=== USANDO LE INFORMAZIONI ===
(A) Nel testo su Mariastella Gelmini, in quale trasmissione televisiva il ministro è tornato a parlare di lauree inutili?
(B) Ripeti parola per parola tutto ciò che nel testo su Mariastella Gelmini va da "Nel consigliare ai" fino a "mercato del lavoro.".
(C) Prosegui il testo su Mariastella Gelmini a partire dal punto in cui si ferma.

Mariastella Gelmini

“Elimineremo corsi e università inutili come Scienze del cane e del gatto”, con queste parole il ministro dell’Università Mariastella Gelmini interveniva alcuni mesi fa parlando dei punti cardine della riforma del sistema universitario. A distanza di tempo la titolare del dicastero dell’università torna a parlare di lauree inutili, stavolta però dagli spalti della trasmissione di Giovanni Floris “Ballarò”, in onda su Rai Tre.

Nel consigliare ai giovani il percorso più orientato al mondo del lavoro, il ministro si è focalizzato nuovamente sulla scarsa incidenza, se non inutilità, dei corsi in Scienze della comunicazione, che si sarebbero rivelati deludenti rispetto alle aspettative per quanto riguarda il placement nel mercato del lavoro.

Le facoltà di Scienze della comunicazione, secondo la Gelmini, si occuperebbero infatti soltanto di “amenità varie” e non aiuterebbero i giovani a trovare un posto di lavoro dopo la laurea, consigliando vivamente agli studenti di iscriversi a corsi di laurea in discipline scientifiche piuttosto che umanistiche. Facoltà scientifiche che però, come ha fatto notare un ragazzo intervenuto nel dibattito, erano in prima fila nelle proteste contro l’approvazione della riforma per i pesanti tagli subiti.

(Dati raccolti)
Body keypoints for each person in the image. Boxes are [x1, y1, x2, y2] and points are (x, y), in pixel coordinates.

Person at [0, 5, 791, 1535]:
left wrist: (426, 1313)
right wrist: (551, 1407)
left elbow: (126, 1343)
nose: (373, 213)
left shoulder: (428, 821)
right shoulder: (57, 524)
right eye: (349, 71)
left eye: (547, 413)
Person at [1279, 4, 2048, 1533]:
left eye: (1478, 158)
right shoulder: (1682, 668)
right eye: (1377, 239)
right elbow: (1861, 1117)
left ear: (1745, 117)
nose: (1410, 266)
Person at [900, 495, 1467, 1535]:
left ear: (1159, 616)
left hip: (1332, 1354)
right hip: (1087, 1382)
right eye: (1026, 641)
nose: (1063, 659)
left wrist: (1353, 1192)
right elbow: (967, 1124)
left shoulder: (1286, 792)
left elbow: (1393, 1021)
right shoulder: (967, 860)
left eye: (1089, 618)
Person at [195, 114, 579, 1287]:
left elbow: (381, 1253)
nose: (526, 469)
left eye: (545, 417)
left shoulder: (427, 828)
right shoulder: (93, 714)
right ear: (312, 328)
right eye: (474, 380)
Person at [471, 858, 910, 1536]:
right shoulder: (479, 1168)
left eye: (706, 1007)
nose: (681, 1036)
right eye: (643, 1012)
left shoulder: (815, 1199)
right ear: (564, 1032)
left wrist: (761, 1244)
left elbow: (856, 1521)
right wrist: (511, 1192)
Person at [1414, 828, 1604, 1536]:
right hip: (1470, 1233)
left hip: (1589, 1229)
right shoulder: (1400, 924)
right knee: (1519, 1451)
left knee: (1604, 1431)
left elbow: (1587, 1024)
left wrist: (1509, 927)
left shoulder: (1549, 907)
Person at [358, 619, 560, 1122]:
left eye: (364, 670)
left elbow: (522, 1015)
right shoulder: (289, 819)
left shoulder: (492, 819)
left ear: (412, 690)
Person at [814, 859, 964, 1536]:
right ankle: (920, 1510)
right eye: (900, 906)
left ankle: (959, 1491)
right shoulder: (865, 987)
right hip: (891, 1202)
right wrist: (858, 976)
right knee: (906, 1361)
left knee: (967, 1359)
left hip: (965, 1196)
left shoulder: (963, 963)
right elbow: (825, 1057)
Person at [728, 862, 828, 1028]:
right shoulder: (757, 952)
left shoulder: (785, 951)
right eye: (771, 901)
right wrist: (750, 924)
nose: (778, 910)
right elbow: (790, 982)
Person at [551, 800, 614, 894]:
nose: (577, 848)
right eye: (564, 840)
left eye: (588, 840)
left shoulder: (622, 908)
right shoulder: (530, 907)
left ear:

=== RISPOSTE PER COMPITO ===
(A) A "Ballarò", la trasmissione di Giovanni Floris in onda su Rai Tre.

(B)
Nel consigliare ai giovani il percorso più orientato al mondo del lavoro, il ministro si è focalizzato nuovamente sulla scarsa incidenza, se non inutilità, dei corsi in Scienze della comunicazione, che si sarebbero rivelati deludenti rispetto alle aspettative per quanto riguarda il placement nel mercato del lavoro.

(C)
Già dalle poltrone di Bruno Vespa, a “Porta a porta”, il ministro aveva esortato: “Abbiamo bisogno di ingegneri, abbiamo bisogno di tecnici importanti. Una sola preghiera: non vi iscrivete a Scienze della comunicazione. Non fate questo tragico errore“. “Consigli” che soprattutto i diretti interessati, ma anche molti docenti, non hanno gradito. Certo, a giudicare dalle reazioni che si registrano on line molti studenti auspicano una revisione dei programmi didattici, che necessitano di un orientamento più forte non solo al mondo della ricerca ma anche a quello del lavoro, però – spiegano – lanciare una pubblica accusa alla disciplina sulla comunicazione nell’era dell’economia dell’informazione e della conoscenza, suona effettivamente un po’ malinconico.